Your answer needs to include each line of the records in which the string "Samantha" can be found.

____

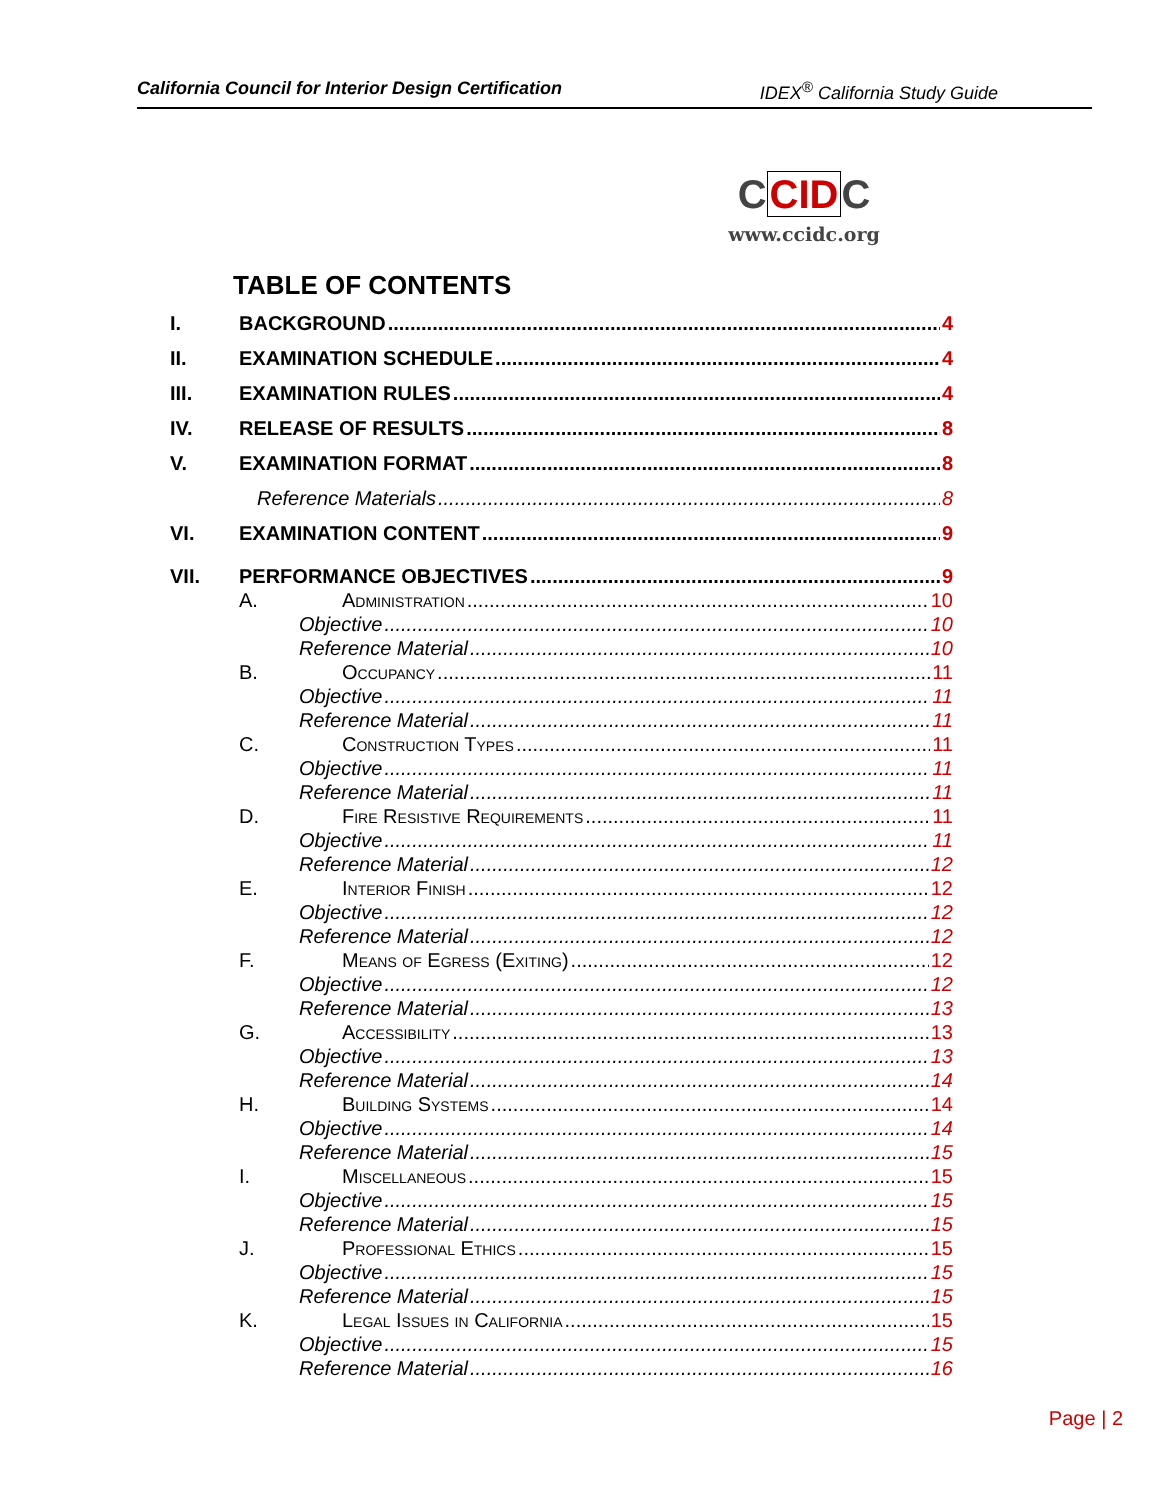California Council for Interior Design Certification IDEX<sup>®</sup> California Study Guide
CCIDC
www.ccidc.org
TABLE OF CONTENTS
I. BACKGROUND 4
II. EXAMINATION SCHEDULE 4
III. EXAMINATION RULES 4
IV. RELEASE OF RESULTS 8
V. EXAMINATION FORMAT 8
Reference Materials 8
VI. EXAMINATION CONTENT 9
VII. PERFORMANCE OBJECTIVES 9
A. Administration 10
Objective 10
Reference Material 10
B. Occupancy 11
Objective 11
Reference Material 11
C. Construction Types 11
Objective 11
Reference Material 11
D. Fire Resistive Requirements 11
Objective 11
Reference Material 12
E. Interior Finish 12
Objective 12
Reference Material 12
F. Means of Egress (Exiting) 12
Objective 12
Reference Material 13
G. Accessibility 13
Objective 13
Reference Material 14
H. Building Systems 14
Objective 14
Reference Material 15
I. Miscellaneous 15
Objective 15
Reference Material 15
J. Professional Ethics 15
Objective 15
Reference Material 15
K. Legal Issues in California 15
Objective 15
Reference Material 16
Page | 2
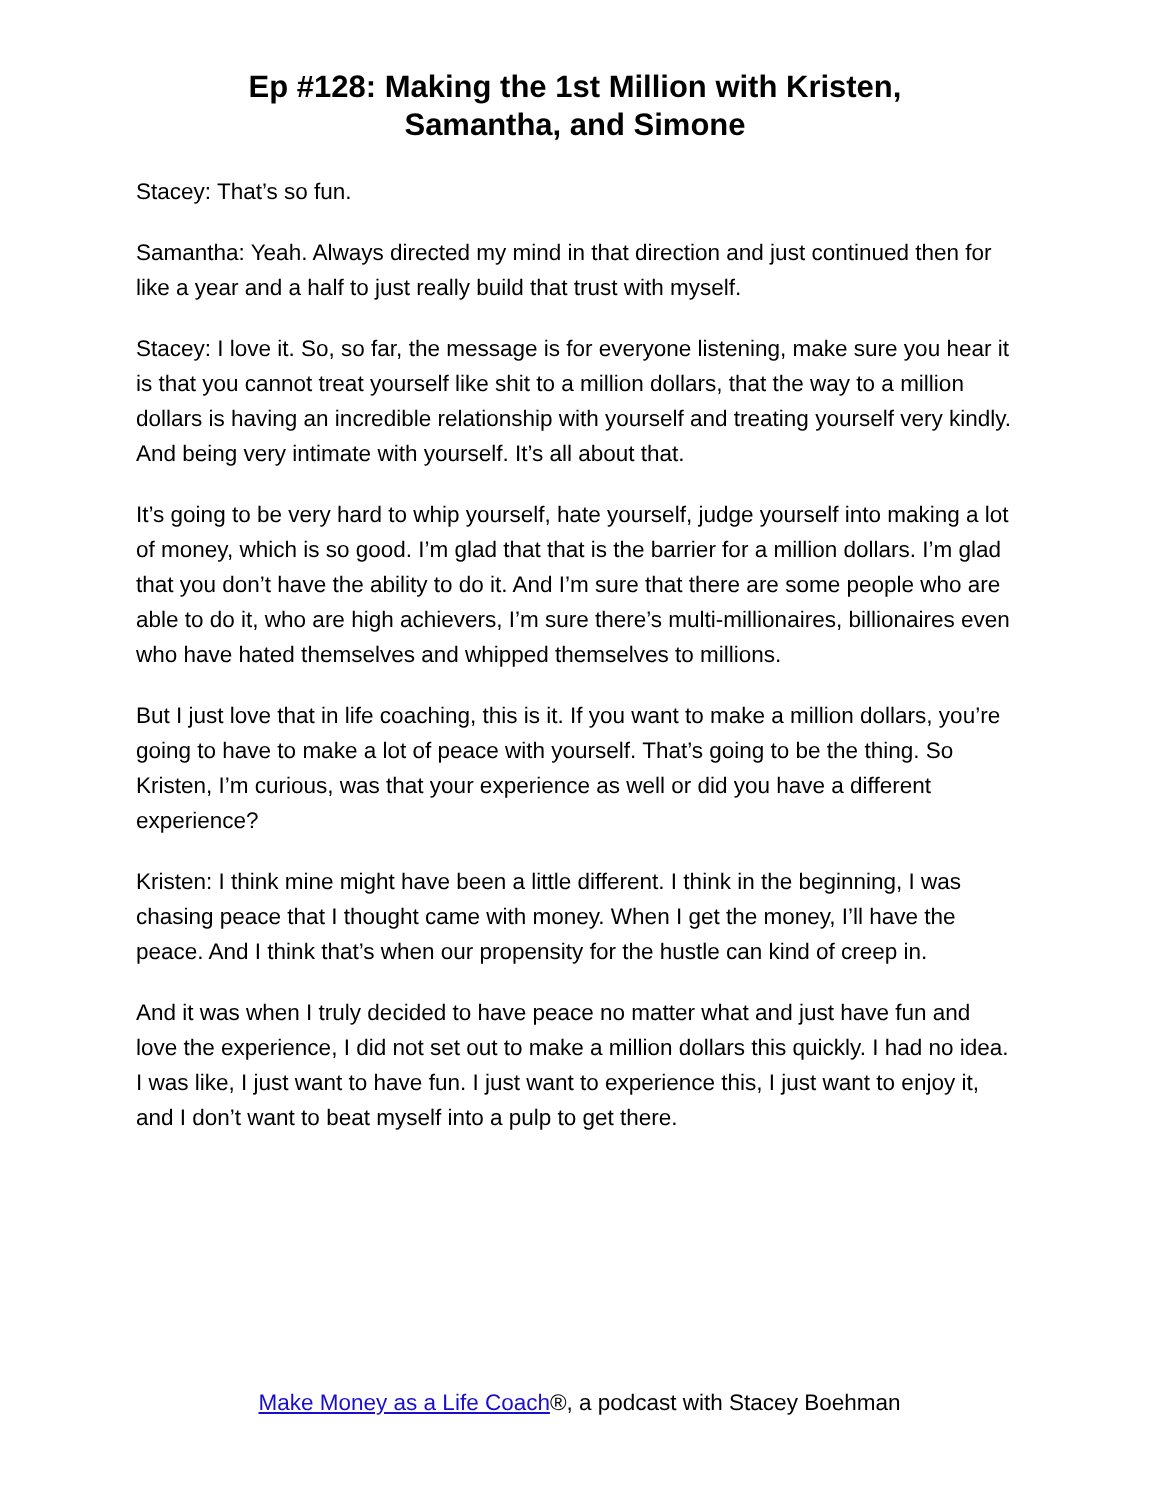Ep #128: Making the 1st Million with Kristen,
Samantha, and Simone
Stacey: That’s so fun.
Samantha: Yeah. Always directed my mind in that direction and just continued then for like a year and a half to just really build that trust with myself.
Stacey: I love it. So, so far, the message is for everyone listening, make sure you hear it is that you cannot treat yourself like shit to a million dollars, that the way to a million dollars is having an incredible relationship with yourself and treating yourself very kindly. And being very intimate with yourself. It’s all about that.
It’s going to be very hard to whip yourself, hate yourself, judge yourself into making a lot of money, which is so good. I’m glad that that is the barrier for a million dollars. I’m glad that you don’t have the ability to do it. And I’m sure that there are some people who are able to do it, who are high achievers, I’m sure there’s multi-millionaires, billionaires even who have hated themselves and whipped themselves to millions.
But I just love that in life coaching, this is it. If you want to make a million dollars, you’re going to have to make a lot of peace with yourself. That’s going to be the thing. So Kristen, I’m curious, was that your experience as well or did you have a different experience?
Kristen: I think mine might have been a little different. I think in the beginning, I was chasing peace that I thought came with money. When I get the money, I’ll have the peace. And I think that’s when our propensity for the hustle can kind of creep in.
And it was when I truly decided to have peace no matter what and just have fun and love the experience, I did not set out to make a million dollars this quickly. I had no idea. I was like, I just want to have fun. I just want to experience this, I just want to enjoy it, and I don’t want to beat myself into a pulp to get there.
Make Money as a Life Coach®, a podcast with Stacey Boehman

____

### Task solution
Samantha, and Simone
Samantha: Yeah. Always directed my mind in that direction and just continued then for like a year and a half to just really build that trust with myself.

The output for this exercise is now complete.